La pandémie de Covid-19 et les différents régimes légaux d’exception instaurés durant cette période ont indubitablement impacté notre manière de communiquer les uns avec les autres. Le secteur de la propriété par étages (PPE) est également concerné, le législateur ayant autorisé la tenue d’assemblées virtuelles et les votes par écrit pour ne pas bloquer la prise de décision. Ces nouveaux modes d’expression de la volonté commune pourraient-ils devenir la règle au sein des PPE ?
Législation en vigueur
Conformément à la législation en vigueur1, les décisions prises par les communautés de propriétaires par étage ne peuvent prendre que deux formes : les décisions prises lors de l’assemblée des propriétaires par étage et les décisions adoptées par voie circulaire.
Covid-19 et régime d’exception
Face à la pandémie de Covid-19, le Conseil fédéral a instauré dans l’Ordonnance 3 Covid-19 la possibilité de tenir des assemblées virtuelles.
A cet égard, l’art. 27, norme topique, prévoyait que
“1 L’organisateur d’une assemblée de société peut, quel que soit le nombre prévu de participants et sans respecter le délai de convocation, imposer aux participants d’exercer leurs droits exclusivement :
a. par écrit ou sous forme électronique, ou
b. par l’intermédiaire d’un représentant indépendant désigné par l’organisateur.

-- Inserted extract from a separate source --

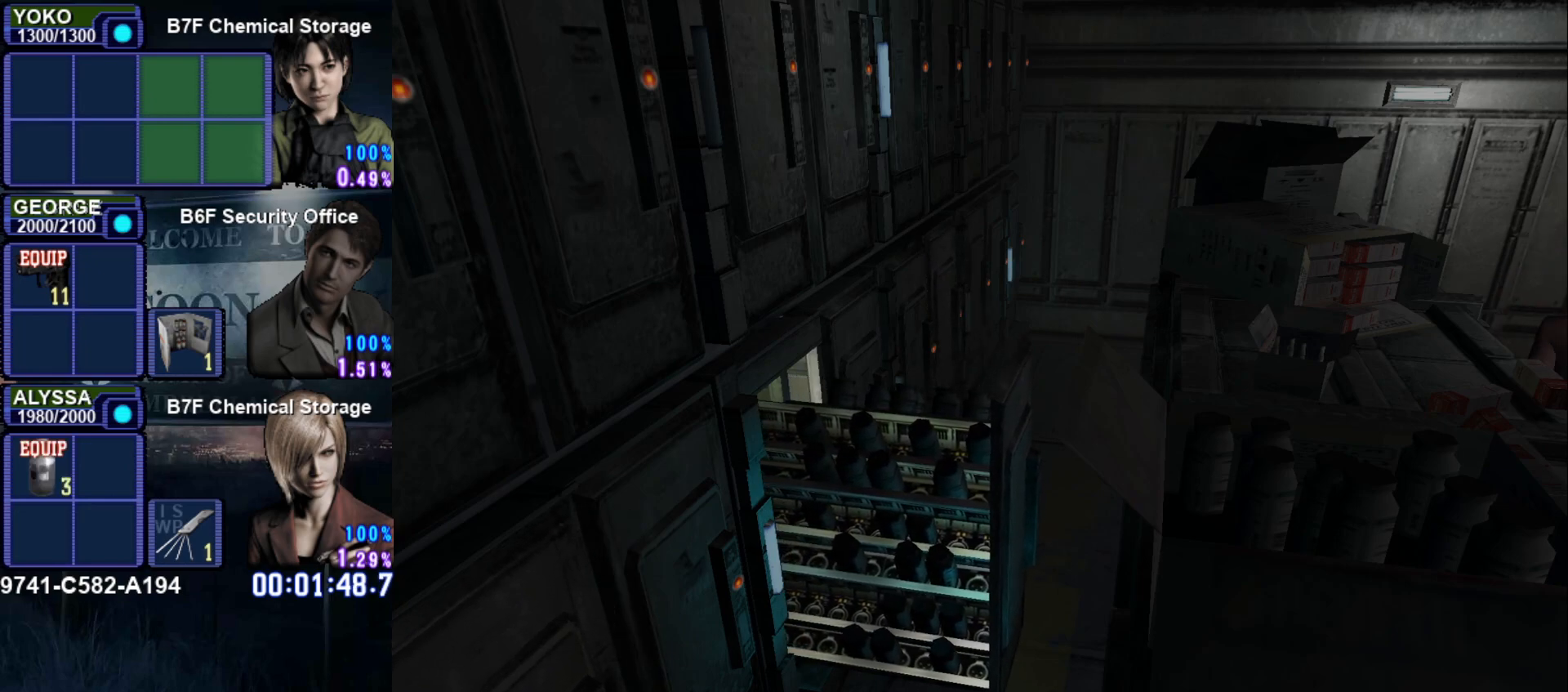
{"buttons": ["SQUARE"], "left_stick": "left", "button_events": []}
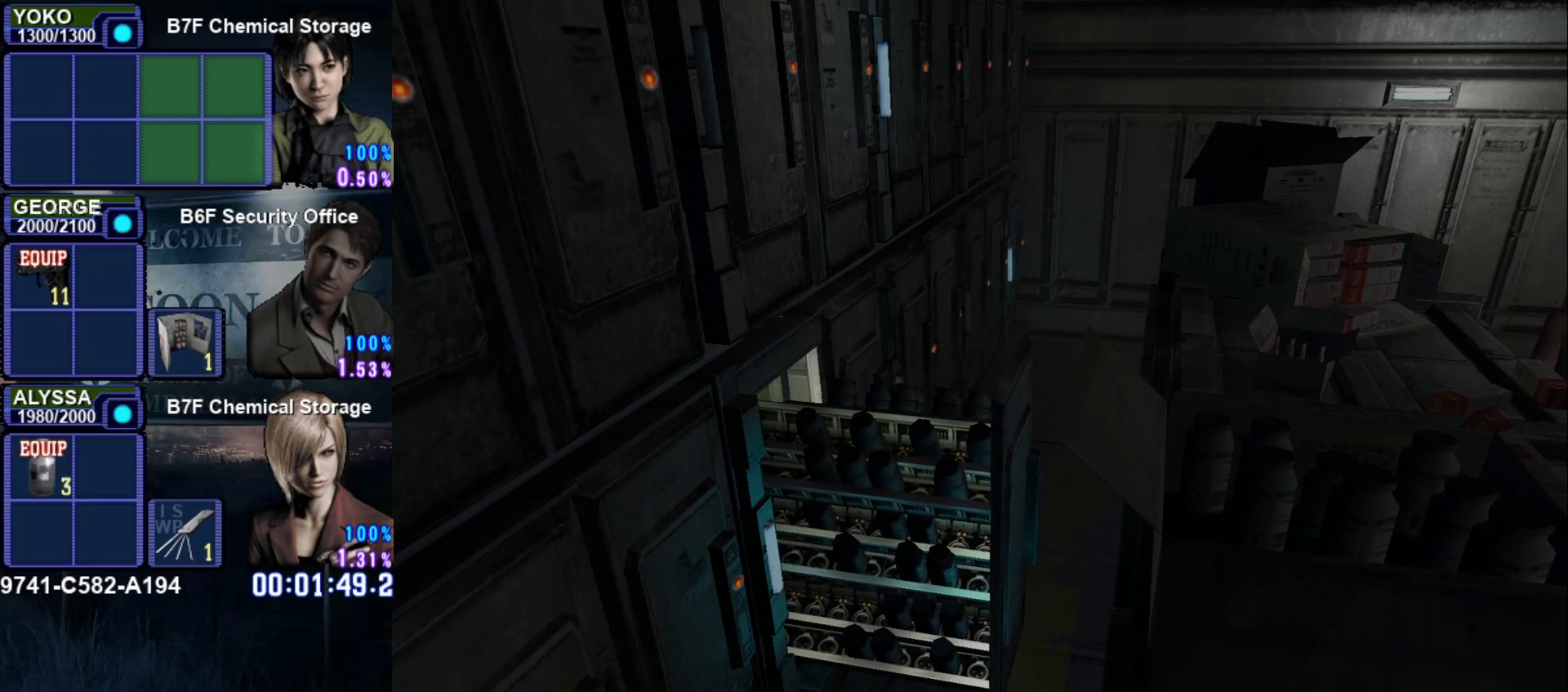
{"buttons": ["SQUARE"], "left_stick": "left", "button_events": []}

2 Il est habilité à prendre cette décision durant toute la période visée à l’art. 29, al. 4. Il doit la notifier par écrit ou la publier sous forme électronique au plus tard 4 jours avant l’assemblée.”
Ce régime d’exception imposait toutefois des exigences formelles liées à la tenue des assemblées, afin de s’assurer de la validité des décisions prises. En matière de PPE, les éléments suivants devaient être respectés;
- la convocation de l’assemblée des propriétaires d’étages devait continuer à s’effectuer selon les règles applicables (art. 712n CC)
- l’envoi de la convocation devait également respecter le délai fixé dans le règlement d’administration et d’utilisation des PPE
- la question du quorum imposé par l’art. 712p CC restait toutefois discutable : certains auteurs de doctrine ont plaidé pour une validité des décisions, même si le quorum ne devait pas avoir été atteint, au motif que les règles de quorum ne répondaient pas au but de l’art. 27 qui visait justement à faciliter la tenue des assemblées
- la prise de décision écrite devait exiger la signature de tous les propriétaires
- la tenue d’assemblées virtuelles devait permettre d’identifier/d’authentifier les participants aux débats
- la tenue d’un procès-verbal et sa remise aux propriétaires restait exigée et obligatoire.
S’agissant de la majorité applicable à la prise de décision écrite ou sous forme électronique, la pratique immobilière a opté pour l’application des règles de majorité ordinaires, légales ou inscrites dans les règlements de PPE, lesquelles allaient dans le sens d’une facilitation de la prise de décisions des assemblées, telle que voulue par l’art. 27.
Cette disposition a été maintenue après la levée des mesures Covid par le Conseil fédéral et devait rester en vigueur jusqu’au 31 décembre 2023, soit jusqu’à l’entrée en vigueur de la révision du droit de la société anonyme, prévue initialement pour le 1er janvier 2024.
Les nouvelles dispositions relatives au droit de la société anonyme ayant fait une entrée anticipée dans le Code des obligations au 1er janvier 2023 déjà, l’art. 27 de l’Ordonnance 3 Covid-19 n’est plus applicable.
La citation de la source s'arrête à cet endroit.